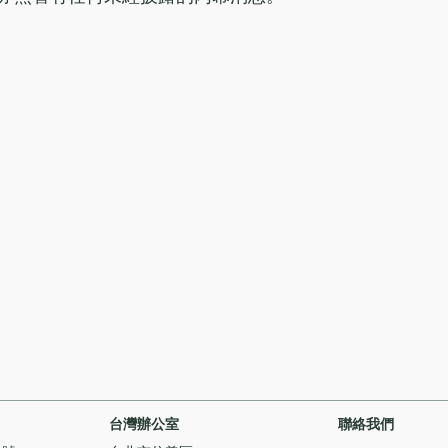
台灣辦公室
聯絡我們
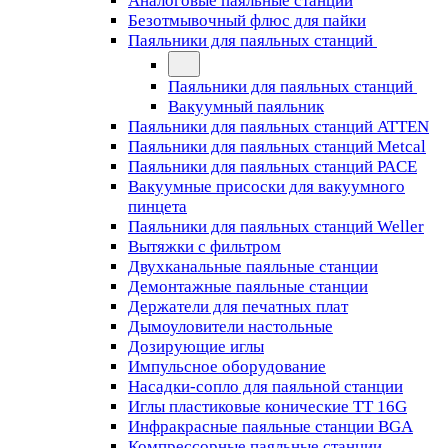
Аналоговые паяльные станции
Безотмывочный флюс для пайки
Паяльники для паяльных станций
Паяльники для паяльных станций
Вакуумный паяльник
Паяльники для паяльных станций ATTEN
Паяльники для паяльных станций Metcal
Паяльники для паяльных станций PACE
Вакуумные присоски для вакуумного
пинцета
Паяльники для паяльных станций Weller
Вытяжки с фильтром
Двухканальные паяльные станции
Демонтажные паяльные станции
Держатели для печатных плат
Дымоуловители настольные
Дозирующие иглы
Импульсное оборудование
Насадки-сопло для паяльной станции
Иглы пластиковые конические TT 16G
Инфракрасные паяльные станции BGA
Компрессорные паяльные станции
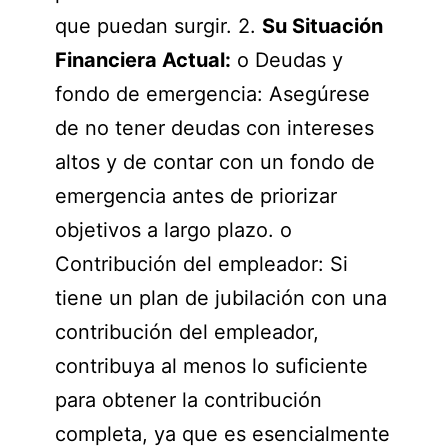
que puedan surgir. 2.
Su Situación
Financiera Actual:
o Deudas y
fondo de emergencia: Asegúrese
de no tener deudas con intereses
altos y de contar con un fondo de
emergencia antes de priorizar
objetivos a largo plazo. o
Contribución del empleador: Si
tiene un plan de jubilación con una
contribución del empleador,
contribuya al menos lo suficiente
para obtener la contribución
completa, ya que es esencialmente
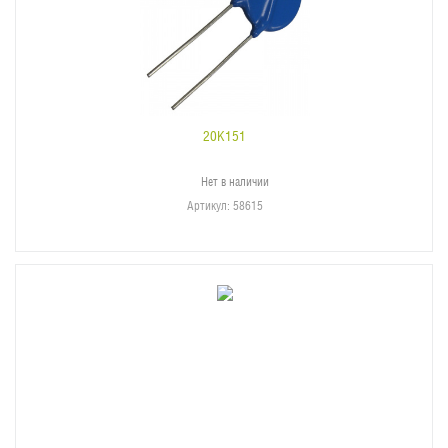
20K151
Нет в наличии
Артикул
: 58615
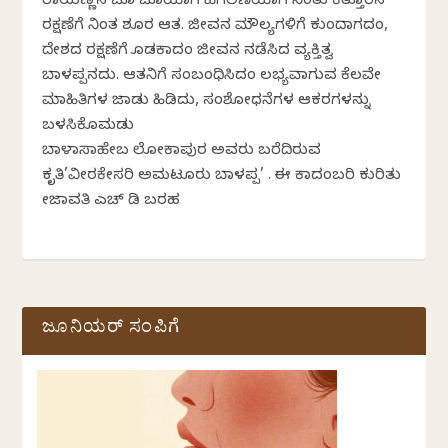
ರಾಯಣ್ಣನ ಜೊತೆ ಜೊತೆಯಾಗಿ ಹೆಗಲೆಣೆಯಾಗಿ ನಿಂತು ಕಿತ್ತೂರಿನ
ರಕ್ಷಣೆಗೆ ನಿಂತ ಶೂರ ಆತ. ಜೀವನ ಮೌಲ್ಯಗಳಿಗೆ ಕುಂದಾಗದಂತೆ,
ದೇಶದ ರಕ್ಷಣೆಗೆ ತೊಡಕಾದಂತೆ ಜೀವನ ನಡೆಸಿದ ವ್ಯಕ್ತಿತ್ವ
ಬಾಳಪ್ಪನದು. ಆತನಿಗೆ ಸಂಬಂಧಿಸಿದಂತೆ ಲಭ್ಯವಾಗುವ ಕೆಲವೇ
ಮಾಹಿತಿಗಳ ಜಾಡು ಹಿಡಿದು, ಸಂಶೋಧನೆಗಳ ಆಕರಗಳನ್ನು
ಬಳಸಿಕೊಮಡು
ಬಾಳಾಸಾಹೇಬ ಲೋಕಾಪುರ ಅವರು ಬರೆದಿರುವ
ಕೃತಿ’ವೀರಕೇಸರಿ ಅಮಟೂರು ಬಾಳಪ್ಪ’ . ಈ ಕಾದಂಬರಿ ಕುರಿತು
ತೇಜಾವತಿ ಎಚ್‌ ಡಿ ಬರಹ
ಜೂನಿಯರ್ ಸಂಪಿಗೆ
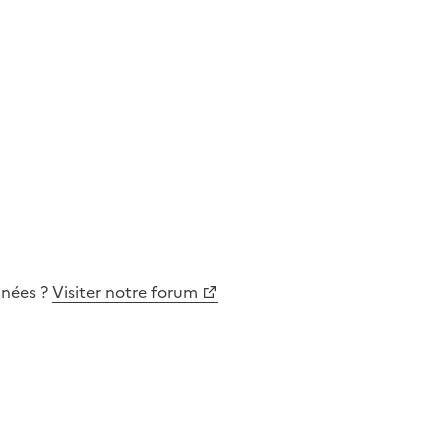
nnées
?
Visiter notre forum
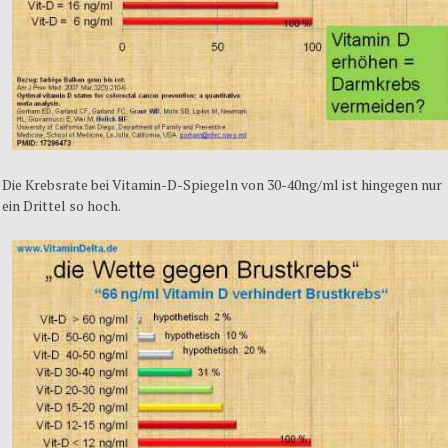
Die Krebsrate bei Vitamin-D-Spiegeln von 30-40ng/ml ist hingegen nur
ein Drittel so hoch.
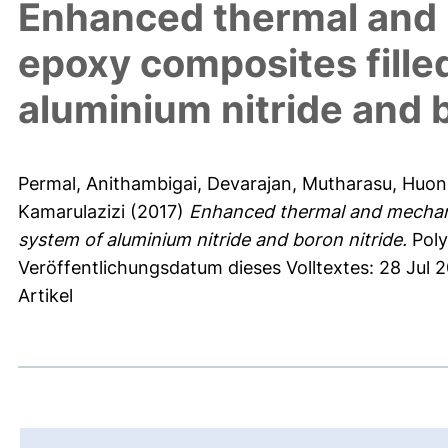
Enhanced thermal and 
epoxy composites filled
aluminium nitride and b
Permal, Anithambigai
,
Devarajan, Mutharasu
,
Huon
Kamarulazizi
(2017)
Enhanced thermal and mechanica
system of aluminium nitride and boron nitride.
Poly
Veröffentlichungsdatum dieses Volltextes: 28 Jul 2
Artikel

____________________

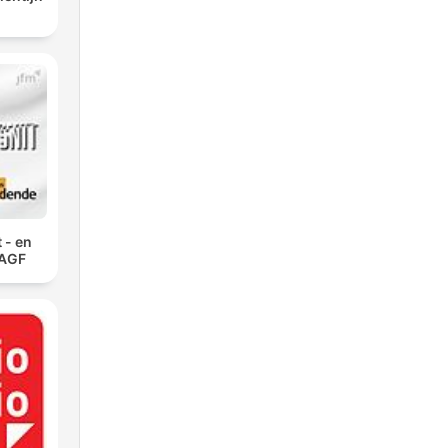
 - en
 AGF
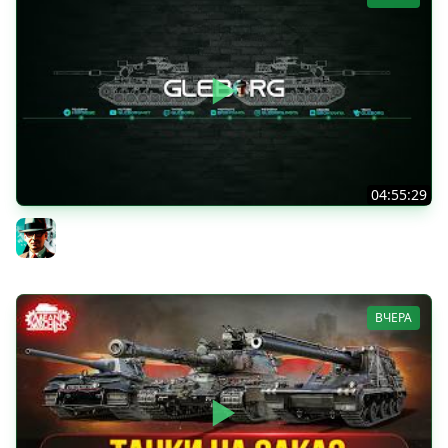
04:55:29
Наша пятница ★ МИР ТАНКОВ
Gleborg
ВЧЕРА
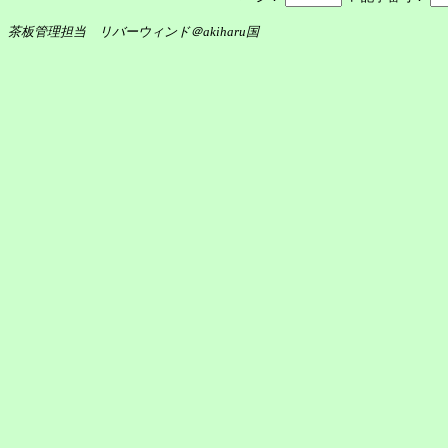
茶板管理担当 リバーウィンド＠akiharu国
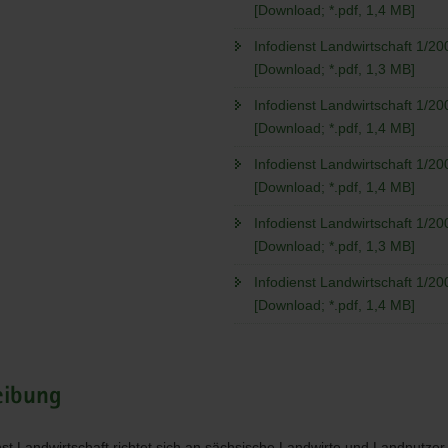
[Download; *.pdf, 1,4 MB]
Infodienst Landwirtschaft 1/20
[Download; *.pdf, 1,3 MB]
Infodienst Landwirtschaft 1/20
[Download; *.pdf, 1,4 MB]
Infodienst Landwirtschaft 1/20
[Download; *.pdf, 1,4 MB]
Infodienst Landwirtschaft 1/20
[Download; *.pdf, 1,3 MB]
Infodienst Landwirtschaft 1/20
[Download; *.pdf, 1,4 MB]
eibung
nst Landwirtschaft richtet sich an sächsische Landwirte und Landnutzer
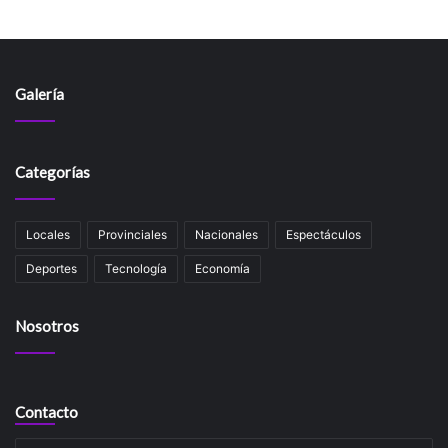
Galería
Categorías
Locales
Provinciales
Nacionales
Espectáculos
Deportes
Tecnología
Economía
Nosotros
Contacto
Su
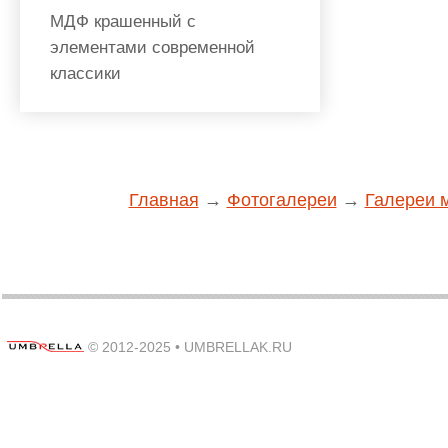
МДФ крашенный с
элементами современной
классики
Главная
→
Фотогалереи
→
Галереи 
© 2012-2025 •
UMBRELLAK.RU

____________________

> How to complete this task: In the entries, some lines may contain the word "станций". Give how many do, as a number by itself.

> Answer space: 6